# first time farmer??? confused about lights



## RedEye_N8 (Dec 16, 2011)

I have a shop/shed that is 10' x 20'. I plan on building a fake wall at the end at 18'  that gives me a 2' x 10' area(ceiling is around 7' at the walls and about 9' at the center. There is already a 1' sq. vent at the peak and I plan to cut inflowing air vents in the floor which will be cool air (florida heat). Sound good so far? O.K. My questions are these- I want to grow Three to Four plants starting out because I dont know how strong the smell will be outside because I have to vent the grow area right? I can get the exhaust about 12' in the air and my neighbors on all sides are old and at least 60 yards or more away and they think I am a lil angel. Did I mention I live with my mommy!!! She is cool but I will do my best to not let her know what is going on and she never goes in the shop. So can I grow 5 or 6, I'm sure the strength of the odor depends on the strain right? So my next question is can I use regular tube flouresent lights just to start the plants out or something like a 100w-150w heat lamp. I know that I need the Metal Halide lights for the veggie state and some "H.I._" something or another lights for the flowering process but if I can use F lights or 100w bulb, how long? when do I need to start using the Metal Halide lights? I do not have the money for the M.H. lights yet. How much are they? Where do I go? How many do I need? What is the fire risk? Could someone please hit me back up and let me know, maybe explain how they would lay it out working with what I am working with. I am really excited about starting but I want to do right and make it worth while.
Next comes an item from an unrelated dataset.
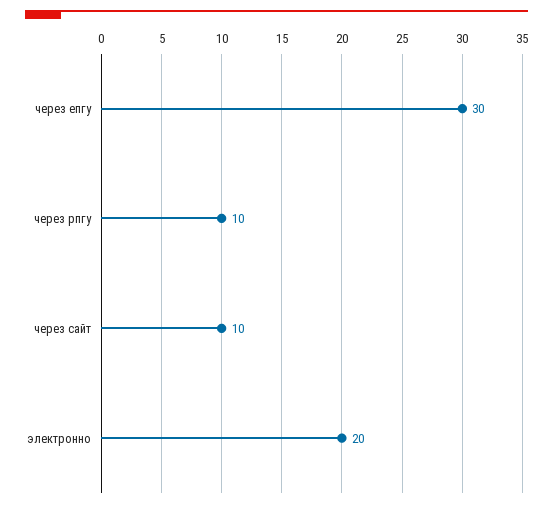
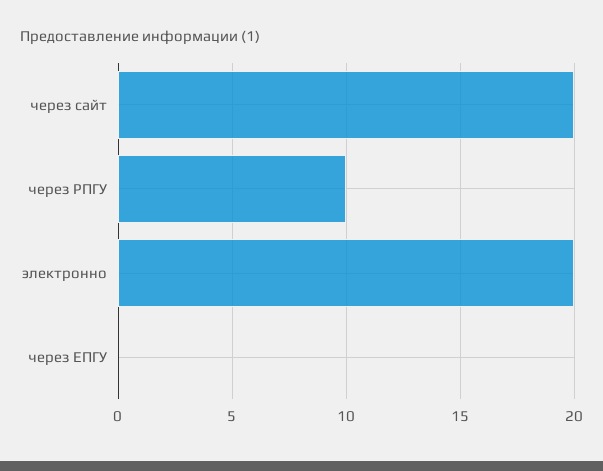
через епгу: 30 -> 0
через сайт: 10 -> 20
Besides my seeds are expensive little buggars!!!


----------



## Roddy (Dec 16, 2011)

OK, was good until I saw the mom thing...if she owns the house and doesn't know about a grow, DON'T do it!! It's a huge risk, she should at least have a say...


----------



## The Hemp Goddess (Dec 16, 2011)

If your mom is not cool with this, we are not going to be either.  When you grow you are putting everyone who lives there at risk.  In addition, if it is her house, that could be in danger also.  It is bad bad mojo to grow at your parents' home without their knowledge and CONSENT.


----------